The study, conducted by the Harvard University's Initiative for Global Health and its School of Public Health, and published in the PloS Medicine magazine, divided the US into eight 'Americas' based on race, location, population density, per capita income and homicide rates.
Females among the Asian American community in Bergen County, New Jersey, enjoy the highest life expectancy of 91 years. Overall, Asian American females have a life expectancy of 86.7 years.
The 10.4 million strong, Asian Americans, with an average per capita annual income of $21,566, led the nearest group, the Northland low-income rural whites, by 5.9 years.
Third came the Middle Americans, who form the majority of the population in the US with 214 million, with a life expectancy of 77.9 years.
They were followed by low-income Whites in Appalachia and Mississippi (75 years), Western native Americans (72.7 years), Black middle Americans (72.9 years), Southern rural low-income Blacks (71.2 years) and high-risk urban Blacks (71.1 years).
A team of eight researchers led by Dr. Christopher J.L. Murray conducted the study.
It found that the gap between the highest and the lowest life expectancies for race-county combinations in the US is over 35 years.
The study had arranged the 3,141 counties in the US into 2,072 individual or merged county units.
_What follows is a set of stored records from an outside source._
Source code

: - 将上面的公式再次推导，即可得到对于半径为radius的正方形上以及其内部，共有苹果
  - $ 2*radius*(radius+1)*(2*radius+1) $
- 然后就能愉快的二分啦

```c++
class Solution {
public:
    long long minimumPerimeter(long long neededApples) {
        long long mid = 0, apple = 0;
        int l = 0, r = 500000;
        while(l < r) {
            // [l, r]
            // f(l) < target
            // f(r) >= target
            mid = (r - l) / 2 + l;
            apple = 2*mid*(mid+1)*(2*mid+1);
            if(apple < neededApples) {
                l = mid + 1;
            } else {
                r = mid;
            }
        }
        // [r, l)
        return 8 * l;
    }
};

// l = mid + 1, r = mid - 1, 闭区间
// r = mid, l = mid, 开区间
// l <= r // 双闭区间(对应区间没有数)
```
The race-county units were combined based on a number of socio-economic and geographical indicators, including the location of the county of residence, population density race-specific county-level per capita income, and cumulative homicide rate.
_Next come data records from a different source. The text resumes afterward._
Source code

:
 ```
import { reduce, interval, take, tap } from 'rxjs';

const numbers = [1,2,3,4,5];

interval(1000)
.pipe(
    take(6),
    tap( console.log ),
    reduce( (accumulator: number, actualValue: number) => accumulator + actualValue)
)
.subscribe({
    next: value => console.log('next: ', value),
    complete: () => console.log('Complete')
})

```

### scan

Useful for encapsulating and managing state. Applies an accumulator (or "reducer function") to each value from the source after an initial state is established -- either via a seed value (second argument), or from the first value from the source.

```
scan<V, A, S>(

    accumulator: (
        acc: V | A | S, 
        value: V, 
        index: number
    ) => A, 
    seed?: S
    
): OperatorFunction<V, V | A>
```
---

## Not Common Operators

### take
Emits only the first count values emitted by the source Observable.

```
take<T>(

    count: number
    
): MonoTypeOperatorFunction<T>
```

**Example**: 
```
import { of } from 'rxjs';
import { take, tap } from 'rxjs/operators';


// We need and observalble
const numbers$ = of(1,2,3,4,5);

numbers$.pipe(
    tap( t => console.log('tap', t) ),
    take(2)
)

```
Native American males living in the Bennet, Jackson, Mellette, Shannon, Todd and Washabaugh Counties in South Dakota had a life expectancy of as low as 58 years.
The disparities were caused primarily by a number of chronic diseases and injuries with well-established risk factors, the researchers, who analysed data from the US Bureau of Census and the National Center for Health Statistics, stated.
The disparities in mortality across the eight Americas are enormous by all international standards, the study concluded.
It also pointed out that tens of millions of Americans are experiencing levels of health that are more typical of middle-income or low-income developing nations.
The study suggested that, since policies aimed at reducing fundamental socio-economic inequalities are currently practically absent in the US, health disparities will have to be at least partly addressed through public health strategies that reduce risk factors for chronic diseases and injuries.